WHAT YOU WILL DO:
Set down exactly the first line of the entries and every line after it, through the line with "İl Özel İdare ekip".

Top of SUPPLIED MATERIAL

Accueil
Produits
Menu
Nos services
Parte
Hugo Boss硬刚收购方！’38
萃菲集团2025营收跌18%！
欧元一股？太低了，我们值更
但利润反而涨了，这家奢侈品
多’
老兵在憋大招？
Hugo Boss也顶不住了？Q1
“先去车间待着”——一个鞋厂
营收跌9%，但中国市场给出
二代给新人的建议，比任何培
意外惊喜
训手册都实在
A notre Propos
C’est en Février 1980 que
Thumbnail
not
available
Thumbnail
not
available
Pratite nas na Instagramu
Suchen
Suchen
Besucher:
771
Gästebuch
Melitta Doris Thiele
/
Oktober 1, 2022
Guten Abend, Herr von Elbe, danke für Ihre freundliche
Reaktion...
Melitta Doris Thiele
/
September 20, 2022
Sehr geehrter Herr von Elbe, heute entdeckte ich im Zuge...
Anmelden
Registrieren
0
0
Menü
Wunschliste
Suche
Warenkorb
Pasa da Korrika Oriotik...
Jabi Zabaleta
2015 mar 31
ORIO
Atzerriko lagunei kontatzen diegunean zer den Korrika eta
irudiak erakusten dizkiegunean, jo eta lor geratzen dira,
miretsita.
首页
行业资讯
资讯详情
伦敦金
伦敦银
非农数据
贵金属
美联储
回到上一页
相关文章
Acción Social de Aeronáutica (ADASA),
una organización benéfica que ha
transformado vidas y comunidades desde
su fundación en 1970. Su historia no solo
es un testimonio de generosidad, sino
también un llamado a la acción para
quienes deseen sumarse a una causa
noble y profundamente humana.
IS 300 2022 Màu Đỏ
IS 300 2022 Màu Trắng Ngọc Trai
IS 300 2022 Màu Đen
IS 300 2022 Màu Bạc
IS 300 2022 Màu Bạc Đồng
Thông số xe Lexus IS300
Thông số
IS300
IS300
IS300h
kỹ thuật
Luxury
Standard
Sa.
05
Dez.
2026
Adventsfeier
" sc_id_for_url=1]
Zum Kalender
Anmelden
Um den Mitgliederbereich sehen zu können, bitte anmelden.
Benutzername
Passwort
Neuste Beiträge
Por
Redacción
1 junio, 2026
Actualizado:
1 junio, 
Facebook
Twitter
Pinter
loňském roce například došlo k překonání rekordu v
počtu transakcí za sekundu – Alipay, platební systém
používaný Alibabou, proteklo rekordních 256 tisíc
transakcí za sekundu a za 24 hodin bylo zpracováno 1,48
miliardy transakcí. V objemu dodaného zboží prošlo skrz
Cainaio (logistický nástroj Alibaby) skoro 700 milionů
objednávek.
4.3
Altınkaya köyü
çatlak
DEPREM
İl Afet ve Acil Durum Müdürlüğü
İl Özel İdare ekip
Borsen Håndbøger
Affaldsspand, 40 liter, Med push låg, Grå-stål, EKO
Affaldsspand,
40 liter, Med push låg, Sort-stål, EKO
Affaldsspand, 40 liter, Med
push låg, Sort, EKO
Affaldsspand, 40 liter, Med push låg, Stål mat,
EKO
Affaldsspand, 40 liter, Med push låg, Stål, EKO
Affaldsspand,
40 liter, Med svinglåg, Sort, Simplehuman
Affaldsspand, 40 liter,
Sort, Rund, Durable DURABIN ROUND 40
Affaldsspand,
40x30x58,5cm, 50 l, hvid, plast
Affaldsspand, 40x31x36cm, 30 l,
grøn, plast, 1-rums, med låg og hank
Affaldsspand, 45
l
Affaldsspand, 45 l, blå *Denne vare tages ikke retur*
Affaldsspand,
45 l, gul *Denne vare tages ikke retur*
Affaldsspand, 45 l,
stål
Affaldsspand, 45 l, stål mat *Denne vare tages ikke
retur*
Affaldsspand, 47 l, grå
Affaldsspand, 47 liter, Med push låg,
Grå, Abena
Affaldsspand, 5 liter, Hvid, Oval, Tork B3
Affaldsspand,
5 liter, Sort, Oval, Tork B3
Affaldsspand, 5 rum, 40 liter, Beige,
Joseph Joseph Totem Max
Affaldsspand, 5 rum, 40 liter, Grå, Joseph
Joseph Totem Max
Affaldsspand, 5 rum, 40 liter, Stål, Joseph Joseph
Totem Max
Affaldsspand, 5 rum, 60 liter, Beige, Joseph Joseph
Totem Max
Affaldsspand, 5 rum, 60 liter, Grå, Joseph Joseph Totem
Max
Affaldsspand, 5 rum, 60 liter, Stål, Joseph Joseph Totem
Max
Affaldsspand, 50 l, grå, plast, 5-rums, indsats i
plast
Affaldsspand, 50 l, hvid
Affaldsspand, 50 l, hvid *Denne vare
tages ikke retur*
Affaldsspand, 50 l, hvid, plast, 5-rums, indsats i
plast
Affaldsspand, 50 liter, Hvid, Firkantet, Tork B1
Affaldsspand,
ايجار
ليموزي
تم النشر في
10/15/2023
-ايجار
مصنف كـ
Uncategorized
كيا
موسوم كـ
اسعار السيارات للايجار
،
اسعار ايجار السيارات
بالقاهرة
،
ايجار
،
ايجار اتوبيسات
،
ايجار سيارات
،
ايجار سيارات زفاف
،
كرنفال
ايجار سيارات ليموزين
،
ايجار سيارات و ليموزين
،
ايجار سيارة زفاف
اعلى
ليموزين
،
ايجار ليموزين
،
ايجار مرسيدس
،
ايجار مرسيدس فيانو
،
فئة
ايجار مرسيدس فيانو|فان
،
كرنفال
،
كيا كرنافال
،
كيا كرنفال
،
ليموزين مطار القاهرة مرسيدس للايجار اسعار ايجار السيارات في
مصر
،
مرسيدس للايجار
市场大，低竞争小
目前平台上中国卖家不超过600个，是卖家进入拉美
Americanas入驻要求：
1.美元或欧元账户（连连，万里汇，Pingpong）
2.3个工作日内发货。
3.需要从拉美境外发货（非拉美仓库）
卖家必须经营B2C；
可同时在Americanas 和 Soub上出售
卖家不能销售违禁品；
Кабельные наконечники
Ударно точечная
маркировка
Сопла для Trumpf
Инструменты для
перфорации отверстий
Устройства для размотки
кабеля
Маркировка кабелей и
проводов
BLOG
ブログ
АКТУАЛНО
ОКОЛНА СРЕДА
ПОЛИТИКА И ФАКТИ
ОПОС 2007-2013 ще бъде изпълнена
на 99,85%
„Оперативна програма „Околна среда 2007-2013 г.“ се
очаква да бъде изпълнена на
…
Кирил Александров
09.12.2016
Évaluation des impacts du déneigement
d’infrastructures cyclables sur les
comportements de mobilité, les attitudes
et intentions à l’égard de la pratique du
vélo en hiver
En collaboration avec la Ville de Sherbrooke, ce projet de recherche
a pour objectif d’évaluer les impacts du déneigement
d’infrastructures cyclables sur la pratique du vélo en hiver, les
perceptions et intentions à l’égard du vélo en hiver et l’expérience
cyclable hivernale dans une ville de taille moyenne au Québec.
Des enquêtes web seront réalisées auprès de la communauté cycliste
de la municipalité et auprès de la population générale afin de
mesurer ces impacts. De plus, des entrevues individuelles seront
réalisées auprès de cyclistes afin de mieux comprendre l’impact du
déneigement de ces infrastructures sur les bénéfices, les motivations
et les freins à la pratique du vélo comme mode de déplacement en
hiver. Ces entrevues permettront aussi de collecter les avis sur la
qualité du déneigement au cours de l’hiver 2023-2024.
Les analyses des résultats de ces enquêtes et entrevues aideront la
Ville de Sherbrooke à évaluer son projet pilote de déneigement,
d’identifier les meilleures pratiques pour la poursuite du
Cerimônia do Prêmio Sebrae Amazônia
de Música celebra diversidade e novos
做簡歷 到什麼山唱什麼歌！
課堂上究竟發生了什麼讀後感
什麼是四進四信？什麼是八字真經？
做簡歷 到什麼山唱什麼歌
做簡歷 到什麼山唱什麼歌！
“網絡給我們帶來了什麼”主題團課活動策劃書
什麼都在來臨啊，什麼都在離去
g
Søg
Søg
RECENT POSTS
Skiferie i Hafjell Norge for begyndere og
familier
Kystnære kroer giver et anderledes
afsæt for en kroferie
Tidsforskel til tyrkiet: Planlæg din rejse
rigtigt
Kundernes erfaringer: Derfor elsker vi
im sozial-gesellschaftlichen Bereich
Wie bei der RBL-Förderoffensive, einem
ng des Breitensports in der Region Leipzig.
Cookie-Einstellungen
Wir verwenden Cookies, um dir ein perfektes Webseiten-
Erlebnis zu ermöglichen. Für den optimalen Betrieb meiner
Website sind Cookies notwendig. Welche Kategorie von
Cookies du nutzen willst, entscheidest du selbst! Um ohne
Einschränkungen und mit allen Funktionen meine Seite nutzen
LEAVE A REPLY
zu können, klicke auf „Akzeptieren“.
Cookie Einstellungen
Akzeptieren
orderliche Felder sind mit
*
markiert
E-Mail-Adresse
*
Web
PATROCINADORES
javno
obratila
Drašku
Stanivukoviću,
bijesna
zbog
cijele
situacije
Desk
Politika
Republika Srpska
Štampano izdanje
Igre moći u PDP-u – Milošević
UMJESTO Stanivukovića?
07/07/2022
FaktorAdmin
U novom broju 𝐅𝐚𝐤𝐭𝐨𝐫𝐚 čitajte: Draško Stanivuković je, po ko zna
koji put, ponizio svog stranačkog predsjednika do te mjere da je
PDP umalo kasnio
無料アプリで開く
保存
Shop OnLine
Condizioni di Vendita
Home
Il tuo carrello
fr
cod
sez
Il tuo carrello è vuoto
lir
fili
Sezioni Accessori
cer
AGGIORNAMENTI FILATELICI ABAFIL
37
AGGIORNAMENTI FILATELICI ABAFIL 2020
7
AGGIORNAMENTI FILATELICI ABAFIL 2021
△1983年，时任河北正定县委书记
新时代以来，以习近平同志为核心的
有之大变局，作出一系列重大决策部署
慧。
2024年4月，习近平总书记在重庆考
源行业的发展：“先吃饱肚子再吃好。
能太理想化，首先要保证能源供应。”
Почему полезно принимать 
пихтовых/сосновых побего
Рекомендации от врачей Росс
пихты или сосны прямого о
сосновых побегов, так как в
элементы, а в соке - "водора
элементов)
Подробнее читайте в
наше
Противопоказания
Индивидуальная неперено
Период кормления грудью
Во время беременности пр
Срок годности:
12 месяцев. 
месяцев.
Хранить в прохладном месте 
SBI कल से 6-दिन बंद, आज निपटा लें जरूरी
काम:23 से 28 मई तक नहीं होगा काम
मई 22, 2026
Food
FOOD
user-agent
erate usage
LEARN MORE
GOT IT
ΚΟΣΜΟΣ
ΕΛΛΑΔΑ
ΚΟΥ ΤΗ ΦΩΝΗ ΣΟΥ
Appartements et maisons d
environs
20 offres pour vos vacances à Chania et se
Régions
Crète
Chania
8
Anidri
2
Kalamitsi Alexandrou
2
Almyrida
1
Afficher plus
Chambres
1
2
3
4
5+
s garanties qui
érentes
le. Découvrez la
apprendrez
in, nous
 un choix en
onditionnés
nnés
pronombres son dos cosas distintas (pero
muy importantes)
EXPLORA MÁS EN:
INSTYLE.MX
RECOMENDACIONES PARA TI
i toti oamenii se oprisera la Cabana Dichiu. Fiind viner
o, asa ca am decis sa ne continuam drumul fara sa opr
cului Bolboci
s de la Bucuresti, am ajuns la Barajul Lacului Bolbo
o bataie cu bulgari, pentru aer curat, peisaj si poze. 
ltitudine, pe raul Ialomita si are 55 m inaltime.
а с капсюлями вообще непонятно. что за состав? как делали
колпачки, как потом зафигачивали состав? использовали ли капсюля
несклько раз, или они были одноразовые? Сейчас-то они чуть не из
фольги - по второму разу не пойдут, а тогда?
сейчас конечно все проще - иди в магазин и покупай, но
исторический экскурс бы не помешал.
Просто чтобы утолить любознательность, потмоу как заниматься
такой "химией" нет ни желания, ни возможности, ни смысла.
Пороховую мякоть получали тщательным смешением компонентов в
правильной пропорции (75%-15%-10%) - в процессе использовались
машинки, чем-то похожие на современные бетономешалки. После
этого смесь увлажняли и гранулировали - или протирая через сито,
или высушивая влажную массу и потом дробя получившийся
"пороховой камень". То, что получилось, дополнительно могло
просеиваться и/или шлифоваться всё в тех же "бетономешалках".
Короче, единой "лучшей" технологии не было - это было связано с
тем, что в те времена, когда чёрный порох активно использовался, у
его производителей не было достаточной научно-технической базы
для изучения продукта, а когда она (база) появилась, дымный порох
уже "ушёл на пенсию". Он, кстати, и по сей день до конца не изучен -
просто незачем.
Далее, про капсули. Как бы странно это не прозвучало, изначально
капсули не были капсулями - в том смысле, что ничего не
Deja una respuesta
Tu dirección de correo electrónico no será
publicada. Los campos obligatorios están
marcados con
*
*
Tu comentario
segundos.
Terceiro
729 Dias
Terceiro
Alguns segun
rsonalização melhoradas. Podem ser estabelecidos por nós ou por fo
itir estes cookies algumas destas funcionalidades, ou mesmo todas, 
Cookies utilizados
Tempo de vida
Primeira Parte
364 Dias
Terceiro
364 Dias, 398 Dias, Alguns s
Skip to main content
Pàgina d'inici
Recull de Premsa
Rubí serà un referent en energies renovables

Bottom of SUPPLIED MATERIAL

REPLY:
Accueil
Produits
Menu
Nos services
Parte
Hugo Boss硬刚收购方！’38
萃菲集团2025营收跌18%！
欧元一股？太低了，我们值更
但利润反而涨了，这家奢侈品
多’
老兵在憋大招？
Hugo Boss也顶不住了？Q1
“先去车间待着”——一个鞋厂
营收跌9%，但中国市场给出
二代给新人的建议，比任何培
意外惊喜
训手册都实在
A notre Propos
C’est en Février 1980 que
Thumbnail
not
available
Thumbnail
not
available
Pratite nas na Instagramu
Suchen
Suchen
Besucher:
771
Gästebuch
Melitta Doris Thiele
/
Oktober 1, 2022
Guten Abend, Herr von Elbe, danke für Ihre freundliche
Reaktion...
Melitta Doris Thiele
/
September 20, 2022
Sehr geehrter Herr von Elbe, heute entdeckte ich im Zuge...
Anmelden
Registrieren
0
0
Menü
Wunschliste
Suche
Warenkorb
Pasa da Korrika Oriotik...
Jabi Zabaleta
2015 mar 31
ORIO
Atzerriko lagunei kontatzen diegunean zer den Korrika eta
irudiak erakusten dizkiegunean, jo eta lor geratzen dira,
miretsita.
首页
行业资讯
资讯详情
伦敦金
伦敦银
非农数据
贵金属
美联储
回到上一页
相关文章
Acción Social de Aeronáutica (ADASA),
una organización benéfica que ha
transformado vidas y comunidades desde
su fundación en 1970. Su historia no solo
es un testimonio de generosidad, sino
también un llamado a la acción para
quienes deseen sumarse a una causa
noble y profundamente humana.
IS 300 2022 Màu Đỏ
IS 300 2022 Màu Trắng Ngọc Trai
IS 300 2022 Màu Đen
IS 300 2022 Màu Bạc
IS 300 2022 Màu Bạc Đồng
Thông số xe Lexus IS300
Thông số
IS300
IS300
IS300h
kỹ thuật
Luxury
Standard
Sa.
05
Dez.
2026
Adventsfeier
" sc_id_for_url=1]
Zum Kalender
Anmelden
Um den Mitgliederbereich sehen zu können, bitte anmelden.
Benutzername
Passwort
Neuste Beiträge
Por
Redacción
1 junio, 2026
Actualizado:
1 junio, 
Facebook
Twitter
Pinter
loňském roce například došlo k překonání rekordu v
počtu transakcí za sekundu – Alipay, platební systém
používaný Alibabou, proteklo rekordních 256 tisíc
transakcí za sekundu a za 24 hodin bylo zpracováno 1,48
miliardy transakcí. V objemu dodaného zboží prošlo skrz
Cainaio (logistický nástroj Alibaby) skoro 700 milionů
objednávek.
4.3
Altınkaya köyü
çatlak
DEPREM
İl Afet ve Acil Durum Müdürlüğü
İl Özel İdare ekip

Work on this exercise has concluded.